• Exercise prompt:
Repeat nothing but the lines below running from the one containing "7: (124, 106, 0.29)" to the one containing "48: (60, 253, 0.21)". Keep both end lines.

Dataset entries:
....................
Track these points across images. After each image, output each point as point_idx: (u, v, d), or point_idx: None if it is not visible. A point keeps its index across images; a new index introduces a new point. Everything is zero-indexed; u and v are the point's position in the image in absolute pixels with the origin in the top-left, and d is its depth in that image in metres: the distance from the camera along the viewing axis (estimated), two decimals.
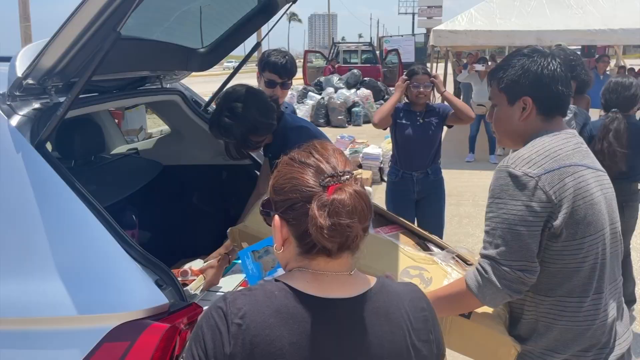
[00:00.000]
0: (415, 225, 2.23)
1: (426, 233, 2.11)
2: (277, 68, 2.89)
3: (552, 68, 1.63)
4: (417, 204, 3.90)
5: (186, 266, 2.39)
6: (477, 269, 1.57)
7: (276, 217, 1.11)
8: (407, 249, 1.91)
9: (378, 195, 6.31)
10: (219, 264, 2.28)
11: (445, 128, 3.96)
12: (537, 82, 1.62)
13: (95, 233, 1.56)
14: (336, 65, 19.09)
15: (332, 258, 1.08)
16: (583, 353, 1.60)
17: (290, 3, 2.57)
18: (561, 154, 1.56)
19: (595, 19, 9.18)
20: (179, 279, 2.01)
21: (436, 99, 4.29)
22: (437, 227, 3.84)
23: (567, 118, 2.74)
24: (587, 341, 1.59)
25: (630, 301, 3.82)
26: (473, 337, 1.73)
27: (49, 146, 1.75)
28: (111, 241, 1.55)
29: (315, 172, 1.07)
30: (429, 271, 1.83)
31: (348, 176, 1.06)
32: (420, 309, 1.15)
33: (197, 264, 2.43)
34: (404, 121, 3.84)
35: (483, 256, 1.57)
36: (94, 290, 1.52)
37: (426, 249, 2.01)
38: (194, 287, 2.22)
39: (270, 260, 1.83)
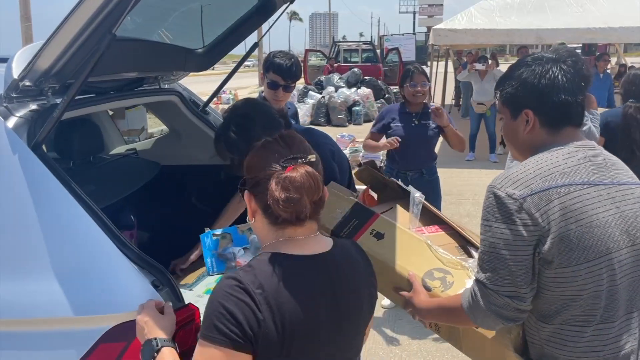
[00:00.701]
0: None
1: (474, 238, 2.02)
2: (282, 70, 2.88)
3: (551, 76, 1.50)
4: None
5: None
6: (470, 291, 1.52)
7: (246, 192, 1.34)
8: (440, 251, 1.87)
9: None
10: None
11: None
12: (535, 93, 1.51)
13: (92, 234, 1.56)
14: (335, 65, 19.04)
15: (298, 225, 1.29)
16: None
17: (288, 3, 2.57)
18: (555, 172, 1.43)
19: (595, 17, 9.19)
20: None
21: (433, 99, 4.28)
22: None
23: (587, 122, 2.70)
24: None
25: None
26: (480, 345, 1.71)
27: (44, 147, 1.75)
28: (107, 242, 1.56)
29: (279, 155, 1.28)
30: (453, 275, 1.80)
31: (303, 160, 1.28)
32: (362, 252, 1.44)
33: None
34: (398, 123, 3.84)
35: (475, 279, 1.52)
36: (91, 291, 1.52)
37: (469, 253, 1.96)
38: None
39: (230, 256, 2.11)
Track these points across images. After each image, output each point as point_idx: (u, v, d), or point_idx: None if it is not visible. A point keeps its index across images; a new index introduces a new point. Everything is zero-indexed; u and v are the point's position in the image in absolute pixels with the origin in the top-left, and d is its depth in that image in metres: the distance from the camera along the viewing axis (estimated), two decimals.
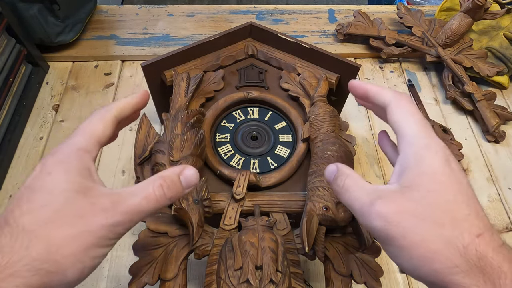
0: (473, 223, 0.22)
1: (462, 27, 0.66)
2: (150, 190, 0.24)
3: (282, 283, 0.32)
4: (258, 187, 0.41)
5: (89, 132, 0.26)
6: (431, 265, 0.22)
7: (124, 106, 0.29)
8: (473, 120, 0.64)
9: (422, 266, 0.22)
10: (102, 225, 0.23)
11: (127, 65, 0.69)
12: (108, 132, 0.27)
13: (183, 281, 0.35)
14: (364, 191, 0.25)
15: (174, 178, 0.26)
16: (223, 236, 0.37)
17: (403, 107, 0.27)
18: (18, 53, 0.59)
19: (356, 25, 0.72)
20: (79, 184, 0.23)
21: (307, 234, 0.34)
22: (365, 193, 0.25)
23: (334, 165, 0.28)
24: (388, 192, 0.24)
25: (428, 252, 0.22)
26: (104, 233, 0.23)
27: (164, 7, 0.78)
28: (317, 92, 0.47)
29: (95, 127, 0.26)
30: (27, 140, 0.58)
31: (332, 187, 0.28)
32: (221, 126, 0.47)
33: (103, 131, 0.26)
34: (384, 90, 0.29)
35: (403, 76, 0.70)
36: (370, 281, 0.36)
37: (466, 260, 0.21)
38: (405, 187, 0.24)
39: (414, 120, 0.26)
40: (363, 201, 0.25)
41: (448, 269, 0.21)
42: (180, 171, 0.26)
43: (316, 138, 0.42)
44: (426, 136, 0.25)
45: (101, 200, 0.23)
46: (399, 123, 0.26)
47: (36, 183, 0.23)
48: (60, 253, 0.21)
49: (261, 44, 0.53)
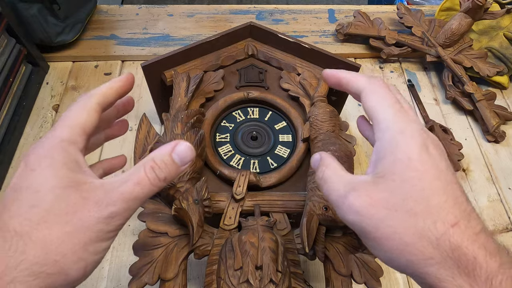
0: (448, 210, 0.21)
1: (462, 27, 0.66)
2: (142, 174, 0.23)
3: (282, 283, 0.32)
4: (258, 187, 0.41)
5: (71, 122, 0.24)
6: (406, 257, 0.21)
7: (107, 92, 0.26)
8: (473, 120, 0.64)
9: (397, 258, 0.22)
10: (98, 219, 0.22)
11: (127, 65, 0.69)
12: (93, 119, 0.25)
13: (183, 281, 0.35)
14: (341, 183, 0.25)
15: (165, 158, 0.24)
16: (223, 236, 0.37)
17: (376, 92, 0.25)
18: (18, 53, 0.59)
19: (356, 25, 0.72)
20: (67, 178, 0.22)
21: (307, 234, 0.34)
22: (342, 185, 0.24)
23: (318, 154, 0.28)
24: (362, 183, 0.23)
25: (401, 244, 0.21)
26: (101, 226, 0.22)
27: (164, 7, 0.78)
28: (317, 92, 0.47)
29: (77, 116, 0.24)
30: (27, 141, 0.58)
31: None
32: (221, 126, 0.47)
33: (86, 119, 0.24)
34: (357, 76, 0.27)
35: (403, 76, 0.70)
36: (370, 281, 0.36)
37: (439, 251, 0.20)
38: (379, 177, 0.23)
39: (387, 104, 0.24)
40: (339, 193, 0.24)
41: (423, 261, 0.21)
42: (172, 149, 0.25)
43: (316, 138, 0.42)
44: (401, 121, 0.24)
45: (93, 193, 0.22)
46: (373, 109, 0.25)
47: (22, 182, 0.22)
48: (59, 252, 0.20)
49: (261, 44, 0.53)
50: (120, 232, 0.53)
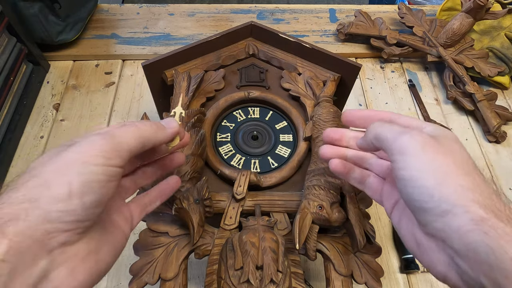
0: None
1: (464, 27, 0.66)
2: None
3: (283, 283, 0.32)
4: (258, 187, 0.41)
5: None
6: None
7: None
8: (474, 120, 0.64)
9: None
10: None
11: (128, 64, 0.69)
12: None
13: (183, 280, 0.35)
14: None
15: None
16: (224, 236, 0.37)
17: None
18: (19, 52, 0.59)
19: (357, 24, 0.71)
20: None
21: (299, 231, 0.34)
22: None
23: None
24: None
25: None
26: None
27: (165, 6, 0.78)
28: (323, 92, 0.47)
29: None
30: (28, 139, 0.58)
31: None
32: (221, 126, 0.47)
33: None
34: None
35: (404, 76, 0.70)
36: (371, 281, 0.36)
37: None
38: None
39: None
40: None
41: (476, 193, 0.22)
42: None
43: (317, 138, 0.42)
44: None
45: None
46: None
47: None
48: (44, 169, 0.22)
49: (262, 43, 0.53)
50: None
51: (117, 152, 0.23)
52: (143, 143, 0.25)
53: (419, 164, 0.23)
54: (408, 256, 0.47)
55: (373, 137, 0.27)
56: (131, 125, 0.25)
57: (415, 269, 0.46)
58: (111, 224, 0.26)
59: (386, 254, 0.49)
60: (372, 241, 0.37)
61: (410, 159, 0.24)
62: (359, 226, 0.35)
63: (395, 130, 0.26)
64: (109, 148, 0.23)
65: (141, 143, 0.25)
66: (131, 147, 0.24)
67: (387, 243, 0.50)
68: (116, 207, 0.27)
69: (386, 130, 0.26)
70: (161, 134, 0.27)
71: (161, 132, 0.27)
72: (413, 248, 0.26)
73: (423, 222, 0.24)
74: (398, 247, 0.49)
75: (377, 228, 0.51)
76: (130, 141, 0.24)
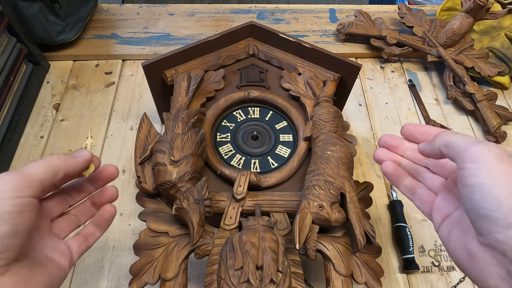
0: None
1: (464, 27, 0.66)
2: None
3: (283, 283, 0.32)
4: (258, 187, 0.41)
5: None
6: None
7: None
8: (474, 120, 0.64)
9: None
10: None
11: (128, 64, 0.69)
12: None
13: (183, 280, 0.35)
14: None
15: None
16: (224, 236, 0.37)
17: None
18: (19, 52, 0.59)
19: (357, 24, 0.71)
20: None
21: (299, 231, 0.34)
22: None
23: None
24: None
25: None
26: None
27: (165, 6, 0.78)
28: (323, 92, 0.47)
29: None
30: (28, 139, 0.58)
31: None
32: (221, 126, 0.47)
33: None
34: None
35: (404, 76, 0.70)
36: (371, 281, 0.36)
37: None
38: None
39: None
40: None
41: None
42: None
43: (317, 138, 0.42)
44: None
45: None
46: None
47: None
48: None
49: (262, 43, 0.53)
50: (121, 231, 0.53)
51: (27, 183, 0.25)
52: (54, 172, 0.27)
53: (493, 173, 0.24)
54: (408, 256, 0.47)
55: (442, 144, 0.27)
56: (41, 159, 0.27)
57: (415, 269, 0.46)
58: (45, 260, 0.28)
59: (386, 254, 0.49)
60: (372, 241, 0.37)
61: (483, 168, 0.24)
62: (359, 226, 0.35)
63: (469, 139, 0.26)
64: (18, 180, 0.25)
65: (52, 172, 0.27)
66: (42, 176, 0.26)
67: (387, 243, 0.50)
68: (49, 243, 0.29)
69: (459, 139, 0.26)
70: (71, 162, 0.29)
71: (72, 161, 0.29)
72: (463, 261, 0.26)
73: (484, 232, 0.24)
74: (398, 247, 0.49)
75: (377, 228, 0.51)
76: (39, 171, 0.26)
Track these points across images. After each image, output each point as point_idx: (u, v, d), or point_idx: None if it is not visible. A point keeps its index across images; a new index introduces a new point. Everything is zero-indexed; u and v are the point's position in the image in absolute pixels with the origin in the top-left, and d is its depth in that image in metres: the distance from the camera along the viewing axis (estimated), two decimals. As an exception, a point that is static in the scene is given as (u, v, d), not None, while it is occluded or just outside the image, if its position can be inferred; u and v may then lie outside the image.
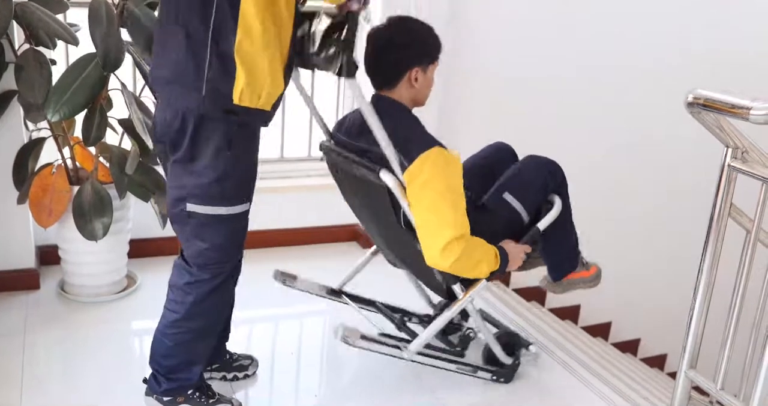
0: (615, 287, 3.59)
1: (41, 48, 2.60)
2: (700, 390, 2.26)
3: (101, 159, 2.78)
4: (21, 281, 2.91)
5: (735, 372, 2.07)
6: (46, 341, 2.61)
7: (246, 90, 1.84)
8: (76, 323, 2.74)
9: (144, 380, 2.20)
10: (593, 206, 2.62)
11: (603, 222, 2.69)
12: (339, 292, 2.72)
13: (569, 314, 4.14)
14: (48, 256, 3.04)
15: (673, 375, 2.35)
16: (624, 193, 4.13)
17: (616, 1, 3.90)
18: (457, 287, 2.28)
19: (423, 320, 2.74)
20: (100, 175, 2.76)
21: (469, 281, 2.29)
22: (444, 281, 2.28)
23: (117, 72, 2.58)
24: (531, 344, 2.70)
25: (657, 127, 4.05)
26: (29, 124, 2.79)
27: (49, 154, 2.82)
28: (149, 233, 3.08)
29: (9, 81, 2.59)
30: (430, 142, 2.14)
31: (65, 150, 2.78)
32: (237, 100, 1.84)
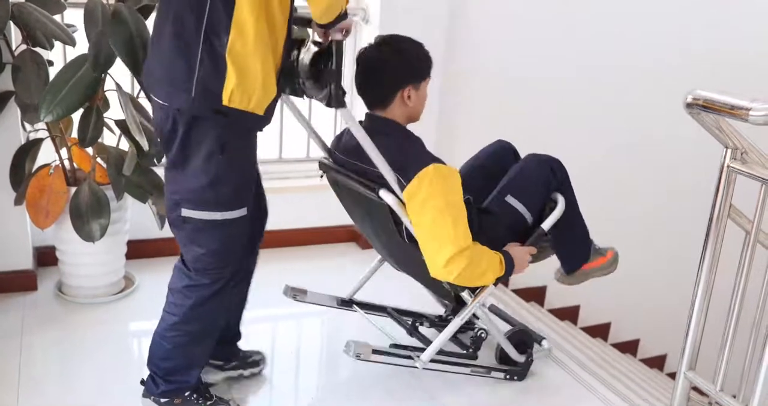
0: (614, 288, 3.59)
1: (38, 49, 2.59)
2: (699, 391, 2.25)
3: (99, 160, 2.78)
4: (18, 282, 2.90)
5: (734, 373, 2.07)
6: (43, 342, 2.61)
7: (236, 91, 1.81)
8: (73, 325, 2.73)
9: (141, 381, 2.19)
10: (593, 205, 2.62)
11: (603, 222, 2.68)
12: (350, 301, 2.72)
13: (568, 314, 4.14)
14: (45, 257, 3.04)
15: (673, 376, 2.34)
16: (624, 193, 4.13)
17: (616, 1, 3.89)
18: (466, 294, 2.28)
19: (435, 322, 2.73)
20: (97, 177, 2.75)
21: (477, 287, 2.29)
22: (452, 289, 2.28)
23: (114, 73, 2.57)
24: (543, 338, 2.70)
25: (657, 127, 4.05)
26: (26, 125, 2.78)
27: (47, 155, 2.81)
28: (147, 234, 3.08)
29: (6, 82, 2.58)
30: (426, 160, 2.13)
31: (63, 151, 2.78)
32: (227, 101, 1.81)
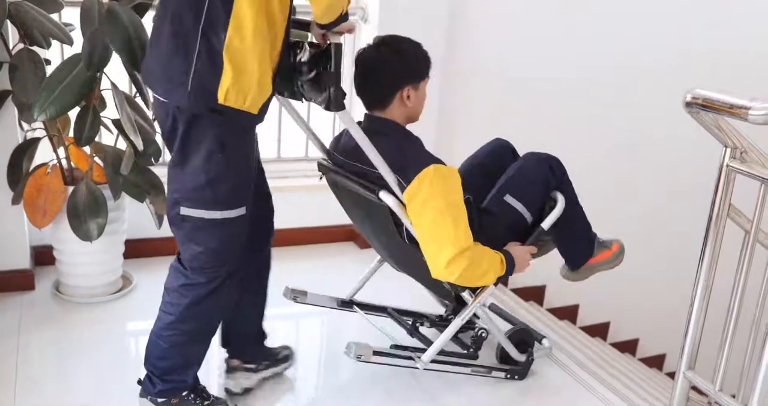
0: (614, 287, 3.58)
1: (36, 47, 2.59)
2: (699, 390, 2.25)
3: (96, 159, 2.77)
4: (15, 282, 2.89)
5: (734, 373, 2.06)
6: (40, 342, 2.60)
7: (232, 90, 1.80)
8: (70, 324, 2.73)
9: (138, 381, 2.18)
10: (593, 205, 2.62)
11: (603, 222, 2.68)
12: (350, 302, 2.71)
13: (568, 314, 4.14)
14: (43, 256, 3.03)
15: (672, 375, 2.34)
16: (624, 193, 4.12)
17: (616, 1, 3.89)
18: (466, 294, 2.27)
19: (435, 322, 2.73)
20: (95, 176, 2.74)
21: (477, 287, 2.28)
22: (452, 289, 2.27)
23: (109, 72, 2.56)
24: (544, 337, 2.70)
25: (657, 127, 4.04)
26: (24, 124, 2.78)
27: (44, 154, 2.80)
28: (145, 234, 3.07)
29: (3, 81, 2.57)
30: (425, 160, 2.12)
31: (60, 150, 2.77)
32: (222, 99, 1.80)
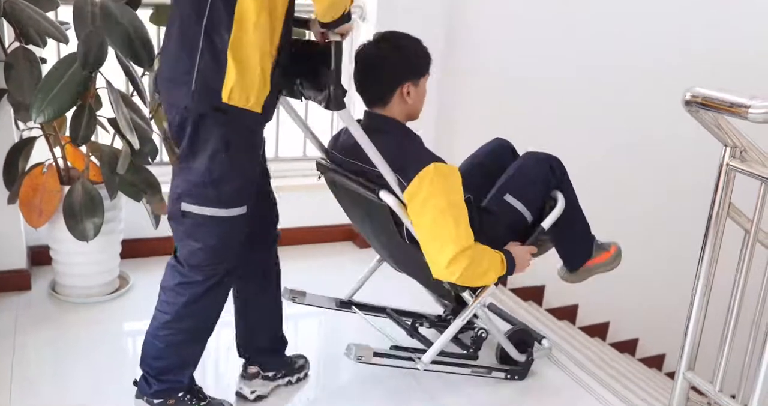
....................
• Response to this task:
7: (124, 106, 0.29)
8: (473, 120, 0.64)
9: (422, 266, 0.22)
10: (102, 225, 0.23)
11: (127, 65, 0.69)
12: (108, 132, 0.27)
13: (183, 281, 0.35)
14: (364, 191, 0.25)
15: (174, 178, 0.26)
16: (223, 236, 0.37)
17: (403, 107, 0.27)
18: (18, 53, 0.59)
19: (356, 25, 0.72)
20: (79, 184, 0.23)
21: (307, 234, 0.34)
22: (365, 193, 0.25)
23: (334, 165, 0.28)
24: (388, 192, 0.24)
25: (428, 252, 0.22)
26: (104, 233, 0.23)
27: (164, 7, 0.78)
28: (317, 92, 0.47)
29: (95, 127, 0.26)
30: (27, 140, 0.58)
31: (332, 187, 0.28)
32: (221, 126, 0.47)
33: (103, 131, 0.26)
34: (384, 90, 0.29)
35: (403, 76, 0.70)
36: (370, 281, 0.36)
37: (466, 260, 0.21)
38: (405, 187, 0.24)
39: (414, 120, 0.26)
40: (363, 201, 0.25)
41: (448, 269, 0.21)
42: (180, 171, 0.26)
43: (316, 138, 0.42)
44: (426, 136, 0.25)
45: (101, 200, 0.23)
46: (399, 123, 0.26)
47: (36, 183, 0.23)
48: (60, 253, 0.21)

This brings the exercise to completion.